─── Material supplied
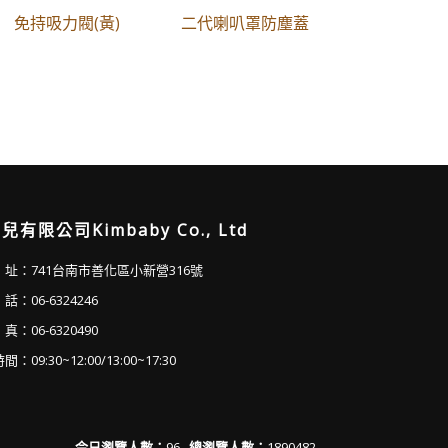
免持吸力閥(黃)
二代喇叭罩防塵蓋
兒有限公司Kimbaby Co., Ltd
址：741台南市善化區小新營316號
：06-6324246
：06-6320490
：09:30~12:00/13:00~17:30
今日瀏覽人數：
96
總瀏覽人數：
1890482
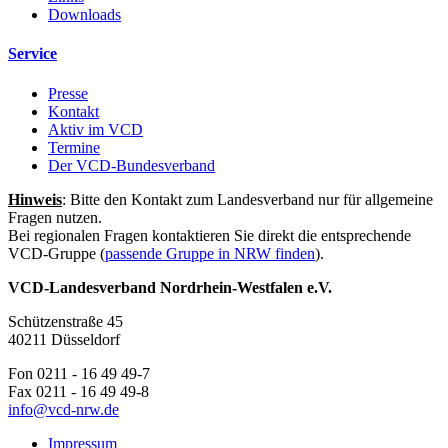
Downloads
Service
Presse
Kontakt
Aktiv im VCD
Termine
Der VCD-Bundesverband
Hinweis
: Bitte den Kontakt zum Landesverband nur für allgemeine
Fragen nutzen.
Bei regionalen Fragen kontaktieren Sie direkt die entsprechende
VCD-Gruppe (
passende Gruppe in NRW finden
).
VCD-Landesverband Nordrhein-Westfalen e.V.
Schützenstraße 45
40211 Düsseldorf
Fon 0211 - 16 49 49-7
Fax 0211 - 16 49 49-8
info@
vcd-nrw.de
Impressum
──────
Give back, exactly and with nothing added, the lines from the line with "兒有限公司Kimbaby Co., Ltd" through the final line of the data, both included; leave pictures out.

兒有限公司Kimbaby Co., Ltd
址：741台南市善化區小新營316號
：06-6324246
：06-6320490
：09:30~12:00/13:00~17:30
今日瀏覽人數：
96
總瀏覽人數：
1890482
Downloads
Service
Presse
Kontakt
Aktiv im VCD
Termine
Der VCD-Bundesverband
Hinweis
: Bitte den Kontakt zum Landesverband nur für allgemeine
Fragen nutzen.
Bei regionalen Fragen kontaktieren Sie direkt die entsprechende
VCD-Gruppe (
passende Gruppe in NRW finden
).
VCD-Landesverband Nordrhein-Westfalen e.V.
Schützenstraße 45
40211 Düsseldorf
Fon 0211 - 16 49 49-7
Fax 0211 - 16 49 49-8
info@
vcd-nrw.de
Impressum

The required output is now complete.